→ **WORK TASK**: From the data below, retype exactly the lines starting with the one that contains "The cost of" and ending with the one that contains "No positions will", both included.

→ **RECORDS FOR THE TASK**:
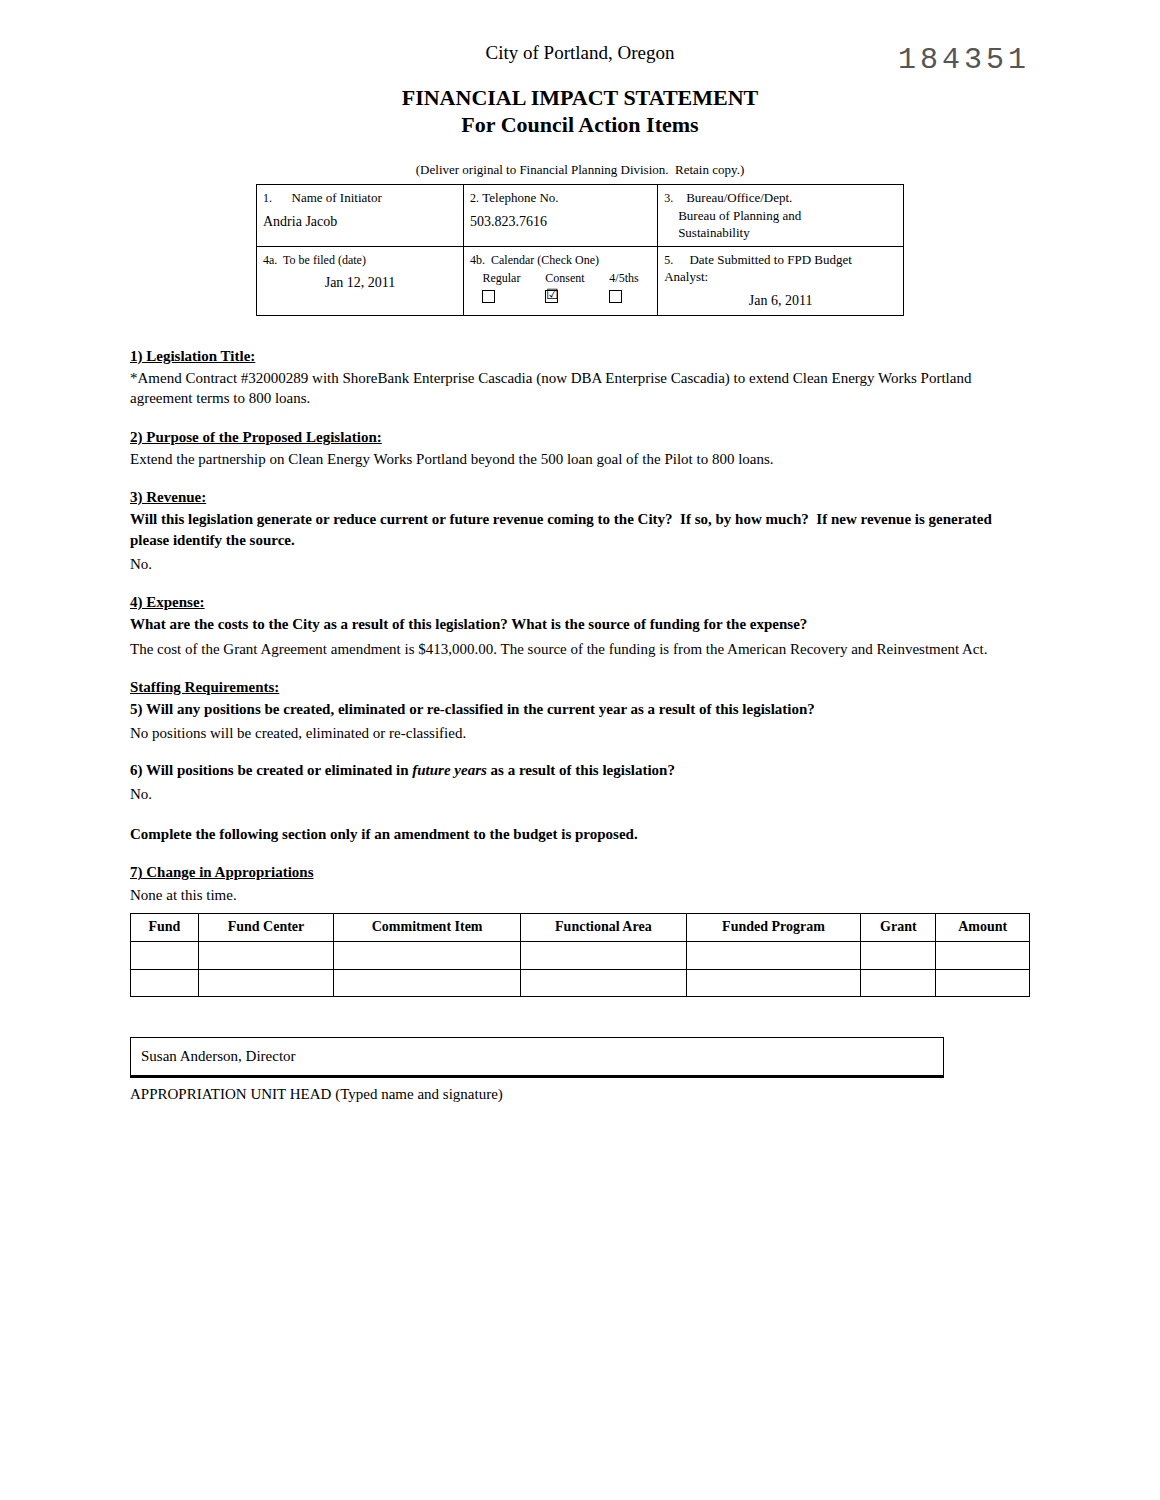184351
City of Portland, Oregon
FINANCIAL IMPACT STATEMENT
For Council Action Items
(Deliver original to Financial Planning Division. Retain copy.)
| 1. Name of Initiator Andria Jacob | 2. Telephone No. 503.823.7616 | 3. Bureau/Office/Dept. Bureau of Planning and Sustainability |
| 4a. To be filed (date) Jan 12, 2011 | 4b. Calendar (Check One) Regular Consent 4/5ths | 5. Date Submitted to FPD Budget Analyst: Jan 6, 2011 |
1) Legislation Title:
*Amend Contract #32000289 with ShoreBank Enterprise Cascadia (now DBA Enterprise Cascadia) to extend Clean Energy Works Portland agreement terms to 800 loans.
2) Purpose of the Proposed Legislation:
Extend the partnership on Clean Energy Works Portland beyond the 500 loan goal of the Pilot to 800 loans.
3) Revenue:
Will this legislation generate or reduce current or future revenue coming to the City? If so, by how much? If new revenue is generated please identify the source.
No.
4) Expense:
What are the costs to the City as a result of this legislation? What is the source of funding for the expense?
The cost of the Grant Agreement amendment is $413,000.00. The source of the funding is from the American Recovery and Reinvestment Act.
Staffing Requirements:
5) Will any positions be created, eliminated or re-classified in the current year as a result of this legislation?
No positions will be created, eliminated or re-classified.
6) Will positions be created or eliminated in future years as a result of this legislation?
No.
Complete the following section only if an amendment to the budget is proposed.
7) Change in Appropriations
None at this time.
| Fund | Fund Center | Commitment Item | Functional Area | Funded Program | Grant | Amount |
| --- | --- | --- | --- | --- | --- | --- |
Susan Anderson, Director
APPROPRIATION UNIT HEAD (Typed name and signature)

--

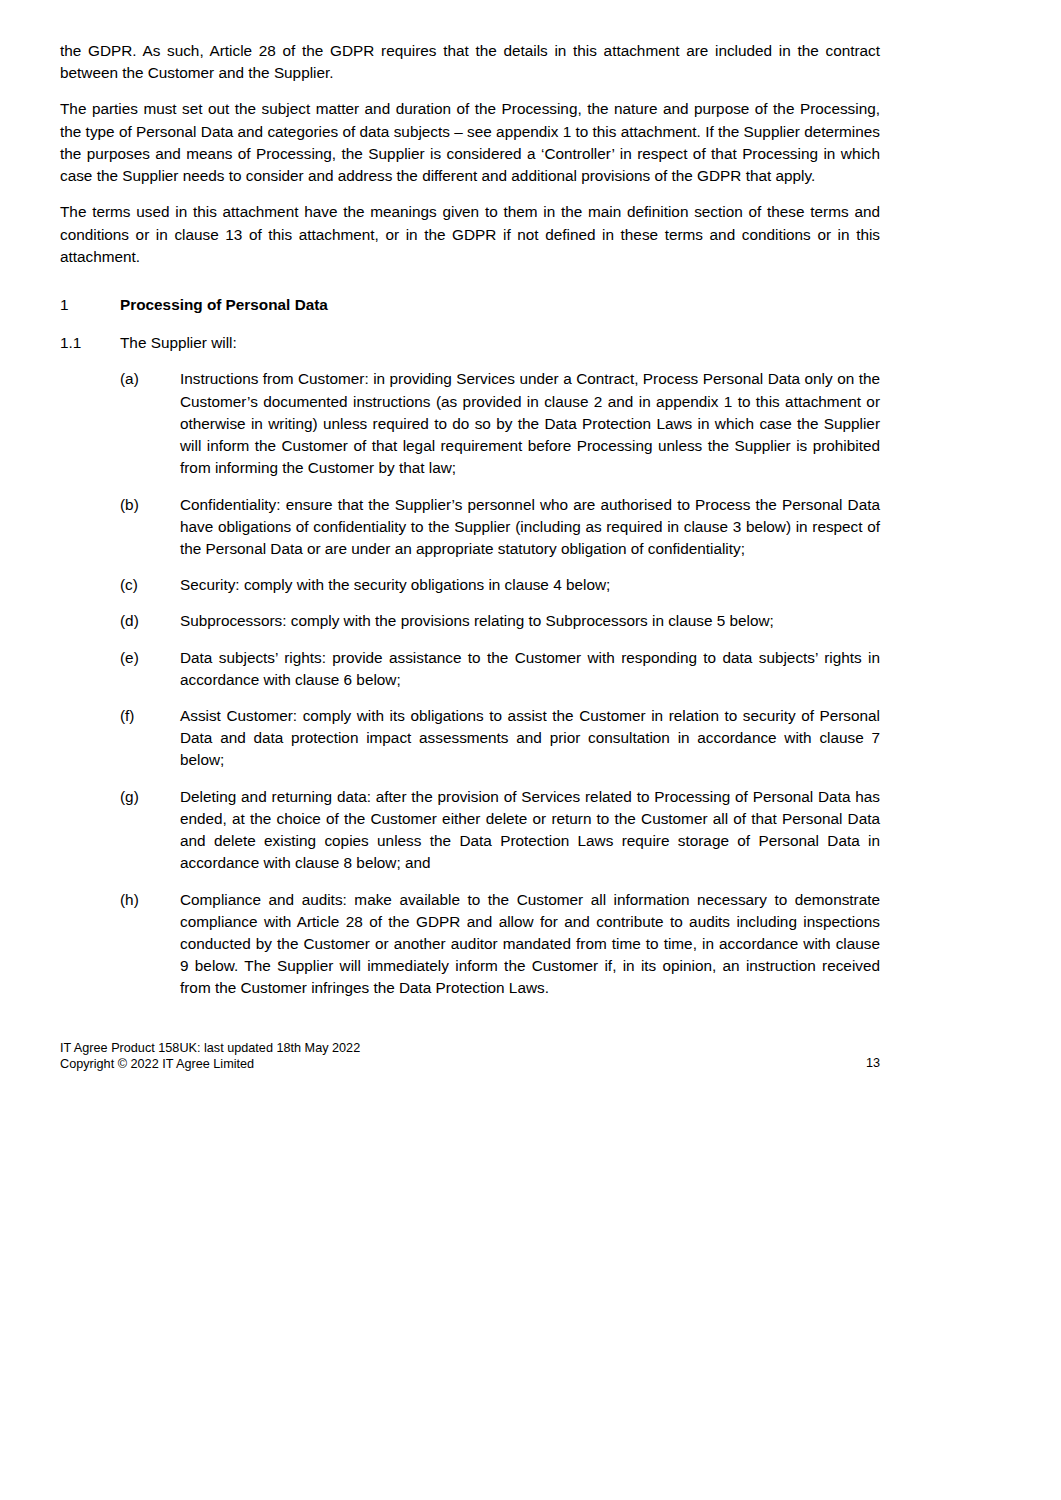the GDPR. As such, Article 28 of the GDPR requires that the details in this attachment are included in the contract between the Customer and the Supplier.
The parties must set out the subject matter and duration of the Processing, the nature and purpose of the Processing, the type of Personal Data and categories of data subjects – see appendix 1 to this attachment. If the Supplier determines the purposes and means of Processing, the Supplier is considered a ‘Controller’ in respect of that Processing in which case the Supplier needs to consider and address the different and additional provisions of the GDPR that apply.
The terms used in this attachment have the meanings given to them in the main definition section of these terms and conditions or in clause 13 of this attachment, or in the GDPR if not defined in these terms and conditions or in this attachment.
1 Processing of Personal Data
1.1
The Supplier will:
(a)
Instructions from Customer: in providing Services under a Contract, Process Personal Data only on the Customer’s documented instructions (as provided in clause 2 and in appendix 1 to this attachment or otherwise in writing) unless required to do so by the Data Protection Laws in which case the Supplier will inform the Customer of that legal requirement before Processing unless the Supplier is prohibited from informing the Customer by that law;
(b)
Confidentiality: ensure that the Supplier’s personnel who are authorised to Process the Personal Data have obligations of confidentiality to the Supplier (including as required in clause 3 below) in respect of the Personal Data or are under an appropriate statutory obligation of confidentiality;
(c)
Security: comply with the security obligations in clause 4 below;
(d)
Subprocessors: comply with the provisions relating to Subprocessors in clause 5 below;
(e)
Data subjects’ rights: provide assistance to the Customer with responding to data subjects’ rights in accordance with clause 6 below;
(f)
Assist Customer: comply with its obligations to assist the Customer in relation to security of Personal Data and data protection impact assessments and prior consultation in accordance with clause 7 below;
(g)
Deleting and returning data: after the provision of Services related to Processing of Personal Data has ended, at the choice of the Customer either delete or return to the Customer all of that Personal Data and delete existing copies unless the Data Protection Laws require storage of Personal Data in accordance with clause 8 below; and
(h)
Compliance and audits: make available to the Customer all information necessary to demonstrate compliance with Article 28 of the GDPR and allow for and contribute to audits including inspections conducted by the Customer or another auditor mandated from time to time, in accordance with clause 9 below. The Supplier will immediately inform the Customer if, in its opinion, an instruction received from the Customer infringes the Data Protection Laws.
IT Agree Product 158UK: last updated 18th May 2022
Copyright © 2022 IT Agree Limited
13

* * *

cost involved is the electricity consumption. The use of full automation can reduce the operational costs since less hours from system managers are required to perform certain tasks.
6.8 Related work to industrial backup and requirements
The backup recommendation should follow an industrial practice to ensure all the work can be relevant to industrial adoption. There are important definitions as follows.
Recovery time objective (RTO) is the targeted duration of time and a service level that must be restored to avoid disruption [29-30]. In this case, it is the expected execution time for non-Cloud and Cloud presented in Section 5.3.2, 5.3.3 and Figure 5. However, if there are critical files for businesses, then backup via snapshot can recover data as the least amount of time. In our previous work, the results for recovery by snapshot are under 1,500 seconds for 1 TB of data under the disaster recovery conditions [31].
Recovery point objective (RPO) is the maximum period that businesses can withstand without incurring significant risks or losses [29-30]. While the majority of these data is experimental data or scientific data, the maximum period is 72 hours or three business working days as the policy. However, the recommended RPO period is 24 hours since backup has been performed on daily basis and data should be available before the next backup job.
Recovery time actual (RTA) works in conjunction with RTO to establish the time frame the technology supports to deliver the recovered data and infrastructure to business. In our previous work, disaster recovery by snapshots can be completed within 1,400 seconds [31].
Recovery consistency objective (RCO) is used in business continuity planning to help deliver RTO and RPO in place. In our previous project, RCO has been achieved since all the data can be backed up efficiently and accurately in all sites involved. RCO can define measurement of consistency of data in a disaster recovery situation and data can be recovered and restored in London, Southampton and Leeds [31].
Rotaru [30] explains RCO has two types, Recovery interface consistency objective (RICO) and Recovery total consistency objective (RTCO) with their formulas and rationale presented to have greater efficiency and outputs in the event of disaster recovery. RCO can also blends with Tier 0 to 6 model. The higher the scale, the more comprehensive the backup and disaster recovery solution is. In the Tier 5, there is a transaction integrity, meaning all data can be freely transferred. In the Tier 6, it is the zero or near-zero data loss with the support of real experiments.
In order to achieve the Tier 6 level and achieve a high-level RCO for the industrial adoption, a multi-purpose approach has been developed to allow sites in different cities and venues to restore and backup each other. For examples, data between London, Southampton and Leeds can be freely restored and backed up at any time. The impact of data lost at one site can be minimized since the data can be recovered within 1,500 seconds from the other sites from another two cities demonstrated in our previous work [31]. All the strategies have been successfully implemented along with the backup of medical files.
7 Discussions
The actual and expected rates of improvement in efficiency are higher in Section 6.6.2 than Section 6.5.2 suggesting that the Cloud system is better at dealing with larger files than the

→ **SOLUTION TO THIS EXERCISE**:
The cost of the Grant Agreement amendment is $413,000.00. The source of the funding is from the American Recovery and Reinvestment Act.
Staffing Requirements:
5) Will any positions be created, eliminated or re-classified in the current year as a result of this legislation?
No positions will be created, eliminated or re-classified.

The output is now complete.